Dennis Kuester, M&I's president and chief executive, said that the banking company and the vendor would both be able to grow faster. "In the last year, we've had multiple opportunities both on the bank side and the Metavante side where, if they'd all come together at the same time, we would not have been able to serve them," Mr. Kuester said in an interview.

First Data Corp. cast its deal Monday to sell itself to Kohlberg Kravis Roberts & Co. as an efficiency play. It said that as a private company it will have more flexibility because it will worry less about the drag of technology investments on its quarterly results.

Matthew J. McCormack, an analyst at Friedman, Billings, Ramsey & Co., said clients should see a benefit from the changes. "The private-equity guys are there to increase value  and to increase their own value. That's by providing a good service for the clients," he said.

Other analysts were skeptical that financial buyers would be the kind of purchasers to facilitate broad strategic changes rather than efficiency-oriented ones.

"When private-equity guys buy a firm, they often focus first on cost cutting rather than growing revenue," opening a door for rivals to try to take away their business, said David J. Koning, of Robert W. Baird & Co.

John Kraft of D.A. Davidson & Co. argued that such financial deals means less to the market than strategic vendor rollups.

"The two deals this week shouldn't change the competitive landscape much at all," Mr. Kraft said, characterizing them as financial transactions rather than strategic transformations.

In contrast, he said several recent deals do have strategic implications, including CheckFree Corp.'s agreements to acquire both Carreker Corp., a provider of check processing software and consulting services, and the online banking software maker Corillian Corp. He also mentioned the deal by the software maker Intuit Inc. to buy the online banking outsourcer Digital Insight Corp.

"You could make an argument that those are strategic and could change the competitive landscape," Mr. Kraft said.

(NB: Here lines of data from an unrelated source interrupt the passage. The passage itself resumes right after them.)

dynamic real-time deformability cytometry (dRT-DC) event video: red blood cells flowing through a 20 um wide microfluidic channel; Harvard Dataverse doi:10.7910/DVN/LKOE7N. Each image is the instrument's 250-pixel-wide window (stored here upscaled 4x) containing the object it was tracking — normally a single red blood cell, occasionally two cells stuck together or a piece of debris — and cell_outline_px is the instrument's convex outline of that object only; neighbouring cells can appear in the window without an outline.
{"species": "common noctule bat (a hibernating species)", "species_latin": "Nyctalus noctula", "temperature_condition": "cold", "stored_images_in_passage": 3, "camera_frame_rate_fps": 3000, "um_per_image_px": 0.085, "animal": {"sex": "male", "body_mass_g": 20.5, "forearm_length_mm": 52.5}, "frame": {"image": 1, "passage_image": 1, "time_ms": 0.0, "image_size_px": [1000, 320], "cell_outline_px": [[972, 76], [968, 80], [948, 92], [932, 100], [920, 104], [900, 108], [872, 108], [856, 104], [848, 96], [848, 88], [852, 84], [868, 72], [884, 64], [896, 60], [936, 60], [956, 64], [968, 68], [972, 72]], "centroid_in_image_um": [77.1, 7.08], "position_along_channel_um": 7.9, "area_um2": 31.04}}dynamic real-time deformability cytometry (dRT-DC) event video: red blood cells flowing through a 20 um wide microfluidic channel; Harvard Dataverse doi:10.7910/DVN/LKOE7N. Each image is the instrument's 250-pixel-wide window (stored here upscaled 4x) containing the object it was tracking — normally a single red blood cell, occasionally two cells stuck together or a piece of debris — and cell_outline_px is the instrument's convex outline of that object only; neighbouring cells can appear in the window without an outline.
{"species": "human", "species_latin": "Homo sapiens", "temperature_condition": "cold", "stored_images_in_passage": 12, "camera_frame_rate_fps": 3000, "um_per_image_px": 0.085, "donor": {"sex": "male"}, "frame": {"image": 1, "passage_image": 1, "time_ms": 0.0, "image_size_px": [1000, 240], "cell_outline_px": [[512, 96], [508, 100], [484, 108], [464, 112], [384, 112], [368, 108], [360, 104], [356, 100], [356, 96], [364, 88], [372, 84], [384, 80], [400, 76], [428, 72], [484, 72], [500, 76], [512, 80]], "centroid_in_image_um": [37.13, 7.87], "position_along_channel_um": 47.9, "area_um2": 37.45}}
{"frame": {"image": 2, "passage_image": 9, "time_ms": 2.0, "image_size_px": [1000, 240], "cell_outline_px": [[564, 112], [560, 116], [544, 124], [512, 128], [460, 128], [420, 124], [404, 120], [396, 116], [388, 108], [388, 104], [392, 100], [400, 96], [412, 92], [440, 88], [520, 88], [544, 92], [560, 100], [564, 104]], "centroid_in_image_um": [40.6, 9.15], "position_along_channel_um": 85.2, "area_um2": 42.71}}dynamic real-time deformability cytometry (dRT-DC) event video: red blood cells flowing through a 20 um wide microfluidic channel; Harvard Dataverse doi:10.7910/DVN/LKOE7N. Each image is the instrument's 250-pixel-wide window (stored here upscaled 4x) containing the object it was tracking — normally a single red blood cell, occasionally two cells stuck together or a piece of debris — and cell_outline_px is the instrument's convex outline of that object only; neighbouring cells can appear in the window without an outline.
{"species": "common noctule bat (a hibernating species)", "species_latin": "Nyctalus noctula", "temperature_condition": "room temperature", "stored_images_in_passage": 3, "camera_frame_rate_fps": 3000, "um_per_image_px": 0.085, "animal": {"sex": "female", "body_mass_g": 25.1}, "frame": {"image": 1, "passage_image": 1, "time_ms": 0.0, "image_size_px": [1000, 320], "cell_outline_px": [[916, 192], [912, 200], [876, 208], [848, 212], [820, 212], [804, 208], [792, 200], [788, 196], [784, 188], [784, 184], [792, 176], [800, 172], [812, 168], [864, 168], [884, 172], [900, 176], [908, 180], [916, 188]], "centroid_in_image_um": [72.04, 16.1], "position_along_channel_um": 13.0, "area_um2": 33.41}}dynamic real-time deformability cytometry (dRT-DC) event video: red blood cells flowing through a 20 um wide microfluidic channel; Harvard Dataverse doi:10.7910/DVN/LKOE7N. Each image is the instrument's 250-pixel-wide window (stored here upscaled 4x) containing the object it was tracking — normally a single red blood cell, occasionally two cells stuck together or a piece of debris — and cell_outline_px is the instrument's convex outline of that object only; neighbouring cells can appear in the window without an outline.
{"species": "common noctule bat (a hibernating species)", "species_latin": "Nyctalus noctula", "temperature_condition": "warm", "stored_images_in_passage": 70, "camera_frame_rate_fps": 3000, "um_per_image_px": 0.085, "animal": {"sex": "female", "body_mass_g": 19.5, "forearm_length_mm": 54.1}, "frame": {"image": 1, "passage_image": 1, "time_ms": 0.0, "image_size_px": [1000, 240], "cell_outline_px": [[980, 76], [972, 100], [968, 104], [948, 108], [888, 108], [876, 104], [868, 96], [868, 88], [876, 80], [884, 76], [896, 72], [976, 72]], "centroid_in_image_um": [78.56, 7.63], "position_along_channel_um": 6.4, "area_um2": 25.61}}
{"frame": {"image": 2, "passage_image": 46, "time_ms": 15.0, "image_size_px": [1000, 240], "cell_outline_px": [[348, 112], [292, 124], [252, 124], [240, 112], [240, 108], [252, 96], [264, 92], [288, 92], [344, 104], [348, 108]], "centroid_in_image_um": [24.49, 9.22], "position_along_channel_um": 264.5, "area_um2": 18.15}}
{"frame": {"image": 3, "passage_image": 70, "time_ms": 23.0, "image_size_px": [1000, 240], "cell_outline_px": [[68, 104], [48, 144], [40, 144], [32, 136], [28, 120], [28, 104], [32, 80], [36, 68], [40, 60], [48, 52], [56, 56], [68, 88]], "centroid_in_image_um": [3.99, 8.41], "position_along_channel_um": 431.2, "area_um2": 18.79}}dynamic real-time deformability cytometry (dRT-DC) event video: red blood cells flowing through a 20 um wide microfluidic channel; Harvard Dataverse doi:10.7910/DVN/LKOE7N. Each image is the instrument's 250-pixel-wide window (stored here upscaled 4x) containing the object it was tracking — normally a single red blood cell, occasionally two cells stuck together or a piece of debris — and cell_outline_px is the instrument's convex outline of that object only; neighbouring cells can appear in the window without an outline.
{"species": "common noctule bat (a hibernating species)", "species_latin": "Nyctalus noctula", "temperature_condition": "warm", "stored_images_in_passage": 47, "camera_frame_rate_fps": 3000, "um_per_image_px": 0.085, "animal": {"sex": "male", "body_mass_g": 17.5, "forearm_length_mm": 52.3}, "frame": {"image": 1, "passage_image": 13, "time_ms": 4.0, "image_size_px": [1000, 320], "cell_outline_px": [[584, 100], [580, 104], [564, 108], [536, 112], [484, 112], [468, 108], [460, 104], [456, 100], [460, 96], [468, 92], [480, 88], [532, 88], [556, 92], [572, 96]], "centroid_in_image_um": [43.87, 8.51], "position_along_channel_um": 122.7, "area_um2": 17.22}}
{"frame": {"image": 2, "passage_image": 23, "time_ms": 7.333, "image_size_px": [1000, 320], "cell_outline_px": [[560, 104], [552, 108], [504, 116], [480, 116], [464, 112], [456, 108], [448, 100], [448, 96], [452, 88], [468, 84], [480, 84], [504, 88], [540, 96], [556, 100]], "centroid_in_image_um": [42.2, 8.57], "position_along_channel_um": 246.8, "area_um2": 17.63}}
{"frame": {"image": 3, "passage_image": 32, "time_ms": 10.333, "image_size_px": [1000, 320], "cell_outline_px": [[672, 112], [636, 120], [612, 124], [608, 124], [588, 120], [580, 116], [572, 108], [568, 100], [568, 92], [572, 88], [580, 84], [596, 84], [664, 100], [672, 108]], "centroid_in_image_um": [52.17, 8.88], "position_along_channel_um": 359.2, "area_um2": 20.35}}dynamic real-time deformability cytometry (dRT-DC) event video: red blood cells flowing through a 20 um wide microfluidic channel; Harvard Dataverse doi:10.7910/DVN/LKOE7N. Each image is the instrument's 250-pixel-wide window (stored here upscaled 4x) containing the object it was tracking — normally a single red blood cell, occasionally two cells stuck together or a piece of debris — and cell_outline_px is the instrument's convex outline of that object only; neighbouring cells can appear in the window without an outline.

If nothing else, the deluge of deals underscored what has been an accelerating realignment of the vendor marketplace, not all via the private-equity or acquisition route. Of the top 15 companies in American Banker's FinTech 100 list last November, at least 11 are undergoing or have recently completed some kind of organizational change. Fiserv Inc. of Brookfield, Wis., for example, is drastically reducing the lines of business through which it operates.

Fidelity National Information Services Inc. of Jacksonville, Fla., split in November from its majority owner, Fidelity National Financial Inc., after it combined with the payment processor Certegy Inc. of St. Petersburg, Fla., in January of last year to become a public company.

Linda Gridley, the president and CEO of Gridley & Co., a boutique investment bank, said the key question is what capabilities the banks want to own in-house and what they are content to buy from vendors.

She noted that the card networks MasterCard Inc., which went public in May, and Visa International, which is planning to go public, have been quiet about their own acquisition strategies. Meanwhile, banks have been investing in new payment systems, such as Citigroup Inc.'s March purchase of Ecount, a prepaid cards provider.

"The banks have looked at stuff, but they can't hold their nose enough to pay the big prices," Ms. Gridley said. "The networks and the banks are the two groups to watch in the next five years."